Wednesday, February 15, 2012

Females in 80's Rock.




While male musicians of the 80's were filming music videos full of oiled-up women dancing in cages behind bands and making themselves into sex object support for masculine singers, another group of musicians presented a wholly different vision of the roles women could and even were meant to play. This group were the women of 80's rock. Female front-women such as Pat Benetar and Grace Jones refused to be an object for male musicians, and also refused to use their body in order to forward their success, like Madonna. Many women of rock smashed the expectations and succeeded as artists in a still vastly male dominated entertainment medium, setting the stage for the countless female musicians who would follow in their footsteps.

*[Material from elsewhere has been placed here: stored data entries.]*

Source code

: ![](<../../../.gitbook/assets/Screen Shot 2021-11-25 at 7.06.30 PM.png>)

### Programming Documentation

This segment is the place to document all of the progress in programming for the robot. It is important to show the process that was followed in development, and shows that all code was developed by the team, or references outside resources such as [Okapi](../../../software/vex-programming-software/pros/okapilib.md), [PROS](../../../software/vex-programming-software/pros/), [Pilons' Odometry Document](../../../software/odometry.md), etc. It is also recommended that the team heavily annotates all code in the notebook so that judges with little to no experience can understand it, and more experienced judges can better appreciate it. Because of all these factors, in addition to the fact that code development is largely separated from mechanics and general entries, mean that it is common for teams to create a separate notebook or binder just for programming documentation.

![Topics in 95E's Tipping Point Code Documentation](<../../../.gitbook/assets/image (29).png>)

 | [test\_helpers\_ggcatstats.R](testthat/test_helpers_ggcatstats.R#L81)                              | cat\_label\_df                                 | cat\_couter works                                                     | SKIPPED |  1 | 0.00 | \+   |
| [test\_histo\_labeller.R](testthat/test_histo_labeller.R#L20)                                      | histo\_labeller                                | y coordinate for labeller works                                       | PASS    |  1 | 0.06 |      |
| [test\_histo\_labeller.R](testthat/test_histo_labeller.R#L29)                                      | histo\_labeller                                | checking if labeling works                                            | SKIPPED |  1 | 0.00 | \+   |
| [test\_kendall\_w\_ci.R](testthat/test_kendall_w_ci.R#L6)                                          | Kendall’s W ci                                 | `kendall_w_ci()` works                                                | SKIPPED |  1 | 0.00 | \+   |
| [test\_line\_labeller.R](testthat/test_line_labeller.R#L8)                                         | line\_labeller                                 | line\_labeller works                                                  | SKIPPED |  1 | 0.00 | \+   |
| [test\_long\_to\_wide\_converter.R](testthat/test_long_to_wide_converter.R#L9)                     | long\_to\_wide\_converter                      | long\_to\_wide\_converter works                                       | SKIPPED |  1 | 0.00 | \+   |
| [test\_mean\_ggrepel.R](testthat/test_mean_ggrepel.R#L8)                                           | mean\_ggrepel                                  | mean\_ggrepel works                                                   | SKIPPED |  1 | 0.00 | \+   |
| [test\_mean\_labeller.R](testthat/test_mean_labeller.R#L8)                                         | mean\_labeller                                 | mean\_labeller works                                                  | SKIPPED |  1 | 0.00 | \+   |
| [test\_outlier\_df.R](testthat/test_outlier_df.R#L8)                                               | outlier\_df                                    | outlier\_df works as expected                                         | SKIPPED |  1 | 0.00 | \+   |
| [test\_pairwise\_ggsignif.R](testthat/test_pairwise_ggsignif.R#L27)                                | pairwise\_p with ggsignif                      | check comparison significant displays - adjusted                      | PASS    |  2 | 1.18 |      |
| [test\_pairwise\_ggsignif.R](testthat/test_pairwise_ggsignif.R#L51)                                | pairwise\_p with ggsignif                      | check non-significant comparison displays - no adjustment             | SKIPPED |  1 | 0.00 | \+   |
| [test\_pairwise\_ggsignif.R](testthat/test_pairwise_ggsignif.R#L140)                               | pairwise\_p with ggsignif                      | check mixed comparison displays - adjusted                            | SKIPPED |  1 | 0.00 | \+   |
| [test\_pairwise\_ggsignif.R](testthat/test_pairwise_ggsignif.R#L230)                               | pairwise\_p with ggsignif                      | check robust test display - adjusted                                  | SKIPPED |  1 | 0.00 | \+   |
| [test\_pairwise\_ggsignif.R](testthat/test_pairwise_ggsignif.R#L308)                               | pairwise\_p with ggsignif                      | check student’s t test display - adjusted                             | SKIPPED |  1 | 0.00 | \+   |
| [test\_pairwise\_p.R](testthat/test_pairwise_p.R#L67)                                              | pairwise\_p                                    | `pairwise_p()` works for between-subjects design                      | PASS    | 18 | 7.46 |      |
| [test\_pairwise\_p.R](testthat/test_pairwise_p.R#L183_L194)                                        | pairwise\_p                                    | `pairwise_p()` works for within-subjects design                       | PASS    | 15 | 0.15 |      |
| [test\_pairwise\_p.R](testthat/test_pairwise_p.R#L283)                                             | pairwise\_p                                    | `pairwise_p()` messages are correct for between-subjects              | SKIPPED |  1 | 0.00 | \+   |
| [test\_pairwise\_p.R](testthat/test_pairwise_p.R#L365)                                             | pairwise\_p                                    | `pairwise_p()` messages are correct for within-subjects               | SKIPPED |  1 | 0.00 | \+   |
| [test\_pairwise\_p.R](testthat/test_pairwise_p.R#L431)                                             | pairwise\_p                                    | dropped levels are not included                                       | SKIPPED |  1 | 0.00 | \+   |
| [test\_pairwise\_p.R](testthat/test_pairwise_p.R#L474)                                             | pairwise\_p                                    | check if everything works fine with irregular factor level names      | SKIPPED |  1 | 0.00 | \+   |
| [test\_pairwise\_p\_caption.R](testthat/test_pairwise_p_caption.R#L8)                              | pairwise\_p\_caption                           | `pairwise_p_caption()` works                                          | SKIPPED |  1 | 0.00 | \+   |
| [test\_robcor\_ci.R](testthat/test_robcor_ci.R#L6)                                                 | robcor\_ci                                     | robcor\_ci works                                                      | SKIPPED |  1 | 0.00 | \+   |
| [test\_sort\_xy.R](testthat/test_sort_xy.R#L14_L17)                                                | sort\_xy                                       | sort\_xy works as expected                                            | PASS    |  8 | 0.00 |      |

Bands such as Motley Crue and Kiss would often flood the chart with songs that de-mean women and portrayed them as sex objects. Women would often take the oppurtunity to be part of that because it was often the only way in order to become successful in the music industry. Madonna success in the 80's was very empowering for women across the United States, but was the empowerment a negative affect for women? Madonna had sexualised the music industry, with it becoming socially acceptable to wear minimal clothing and to use your body to boost sales. She also raised the bar for perfection expectations, with all women desiring to look 'perfect'. The new gender empowerment gave women the confidence they needed to push gender inequality laws further, but was Madonna and other similar female music artists really the stereotype women of America wanted?

The Women of Rock in the 80's worked a lot harder in order to obtain success, didnt promote perfection, and sang about issue's (often anti-male themes such as Pat Benetar's 'Hit Me With Your Best Shot") that did not include sexual nature. Women were present in the 80's, yes, but those that defy the stereotypes are so few and far between that they make up a demographic only slightly larger than that occupied by artists of racial and sexual minorities. Women who stood apart from the stereotype caught news and were eventually held up as rock idols for what they did, while those who did so who were also part of a minority struggled on, unrecognised.

During a period where women were slowly moving up the equality ladder, it took real confidence to not become one of the female stereotypical 'robots' for an easy route to success. And the Women of Rock from the 80's stood a side from the powerful movement of women that promoted women as sexual beings. They did not want an easy success by flaunting their bodies, they worked as hard, if not harder than male rock stars in order to defy the stereotypes and show just what women are capable of if they are given the chance.